The graphic user interface (GUI)
The GUI on your receiver can make all the difference in the world when you actually begin to set up your system. It’s much easier to set up your receiver from the couch via your TV screen than having to look at a tiny display screen on your receiver’s front panel.
“The ability to visually show each area of the unit that can be changed gives the customer a clear idea of how they can set up the product and make changes as they live with the product,” says Rob Rodriguez, product manager, home audio, Sony Electronics. “No longer do they need to dig out the 100-plus page manual.” For speaker set up, a good GUI is a godsend, clearly showing speaker configuration and even height in some cases.
Consider your sources and use the right inputs
“The most important thing is to consider is what your sources are (and will be),” says Rodriguez. Take the time to make sure your prospective receiver has enough inputs for all your devices.
When you get your receiver home, it’s also important to know your connections. “It’s always better to use HDMI than other video inputs, or — for audio — using a digital coax/optical input rather than using RCA-type plugs,” says Rodriguez. “Also consider, if you’ll be integrating a gaming system or a new camcorder in the future? If so, having extra, available inputs for the system to grow will allow for easy additions to your home theater.”
These days, there are plenty of HDMI connections on receivers to accommodate all your sources. For example, the Onkyo TX-NR5008 receiver shown here has no less than seven assignable inputs for a Blu-ray player, a DVR, a cable or satellite box, one or more game systems, and a PC player. Most receivers will already have suggested uses for your inputs, and have prelabeled them as such. For example, HDMI input one on this receiver is suggested for a Blu-ray or DVD player. Following the manufacturer’s lead will make it easy to switch between your sources when you want to go from, say, watching a movie to playing a PlayStation game without getting confused.

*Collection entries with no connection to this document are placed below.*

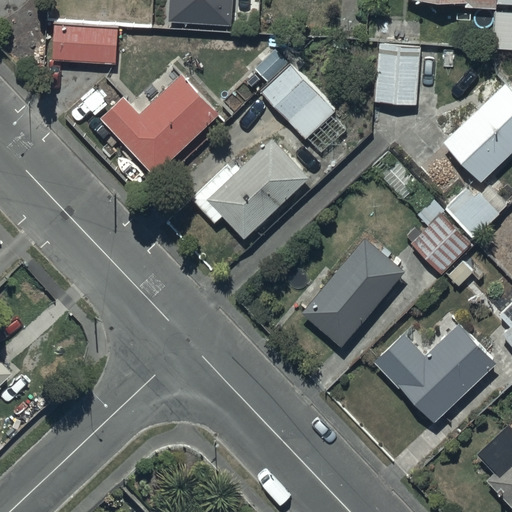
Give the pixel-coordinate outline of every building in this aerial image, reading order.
[(511,0),(431,0),(468,2),(468,7),(495,8),(494,47),(511,47),(511,0)] [(121,24),(56,22),(56,59),(120,60),(121,24)] [(422,44),(379,42),(376,101),(419,103),(422,44)] [(291,63),(262,89),(308,137),(336,110),(291,63)] [(220,110),(183,73),(143,112),(127,95),(104,116),(157,171),(220,110)] [(511,151),(511,88),(506,82),(443,140),(481,181),(511,151)] [(313,177),(274,138),(236,174),(227,164),(193,195),(217,221),(224,215),(247,239),(313,177)] [(420,183),(397,157),(380,173),(403,198),(420,183)] [(468,187),(445,205),(474,237),(509,206),(491,185),(482,193),(480,190),(474,195),(468,187)] [(472,242),(442,212),(410,243),(440,274),(472,242)] [(408,269),(367,237),(330,280),(324,275),(301,302),(307,307),(304,310),(344,344),(408,269)] [(511,301),(499,314),(511,327),(504,333),(511,341),(511,301)] [(435,421),(496,362),(457,322),(430,349),(433,352),(429,356),(404,331),(375,360),(435,421)] [(0,381),(10,372),(0,362),(0,381)] [(511,426),(509,423),(478,453),(496,471),(485,481),(511,508),(511,426)]
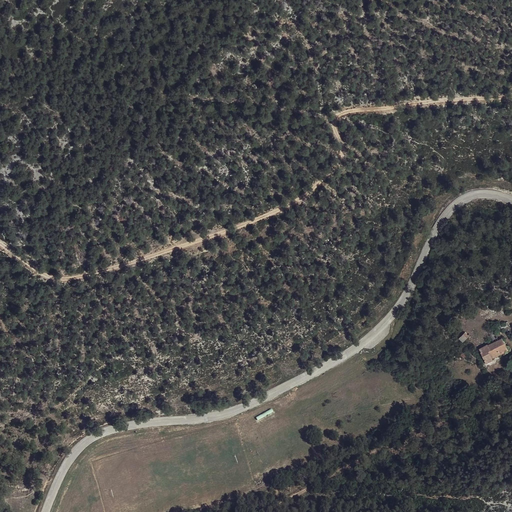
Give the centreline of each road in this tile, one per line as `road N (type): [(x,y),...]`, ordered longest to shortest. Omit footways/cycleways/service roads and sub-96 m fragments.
road 1 (unclassified): [(44,511),(72,457),(97,435),(241,403),(336,364),(393,315),(430,235),(461,197),(491,190),(511,198)]
road 2 (track): [(511,95),(350,108),(338,118),(338,162),(306,198),(123,268),(45,273),(0,238)]
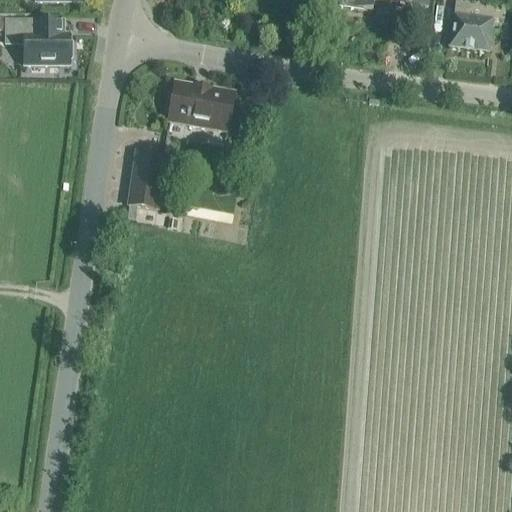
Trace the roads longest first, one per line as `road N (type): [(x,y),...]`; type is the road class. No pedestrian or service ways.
road 1 (unclassified): [(49,511),(119,39)]
road 2 (residential): [(511,94),(119,39)]
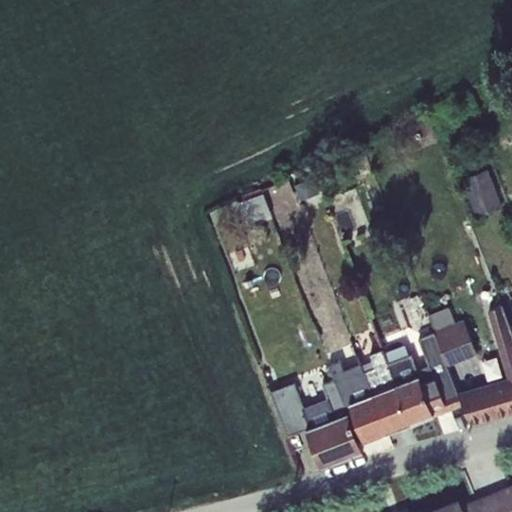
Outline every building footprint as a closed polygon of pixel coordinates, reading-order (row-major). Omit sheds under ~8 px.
[(488,168),(462,178),(477,217),(502,207),(488,168)] [(313,177),(295,184),(300,199),(319,192),(313,177)] [(261,187),(239,195),(241,200),(239,201),(247,222),(271,213),(261,187)] [(483,384),(458,391),(462,402),(471,423),(492,417),(511,411),(511,326),(511,325),(503,303),(487,309),(507,377),(483,384)] [(433,331),(447,365),(477,352),(463,318),(455,322),(449,306),(428,314),(433,331)] [(389,362),(411,422),(434,413),(432,407),(443,403),(445,408),(462,402),(458,391),(447,365),(433,331),(420,337),(429,364),(416,369),(411,354),(389,362)] [(387,430),(388,431),(411,422),(389,362),(383,348),(370,353),(372,358),(375,367),(364,371),(387,430)] [(364,371),(375,367),(372,358),(360,363),(364,371)] [(349,402),(364,439),(387,430),(364,371),(360,363),(343,370),(340,359),(330,363),(336,379),(345,403),(349,402)] [(306,428),(321,467),(363,450),(345,403),(336,379),(322,384),(328,397),(303,406),(294,382),(276,389),(269,369),(261,372),(288,435),(306,428)] [(460,511),(511,511),(511,487),(459,509),(460,511)] [(456,502),(431,511),(460,511),(459,509),(456,502)]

If you are considering a projector, Integra recommends considering dual HDMI outputs as a key feature so you can use a smaller monitor when you don’t want to bother with the projector. Another increasingly important connector is a Made-for-iPod/iPhone USB port, which is usually located on the front panel. This allows you to listen to your tunes from these devices through your home-entertainment system without using an analog audio connection.
Receivers should also have some component video inputs (the three pronged red, blue, and green cable) for your older pre-HDMI components, which will also pass high-def, but don’t pass audio. If you use these connections, you need to make sure to connect the corresponding audio cables or you’ll later wonder why you can see a picture but not hear anything.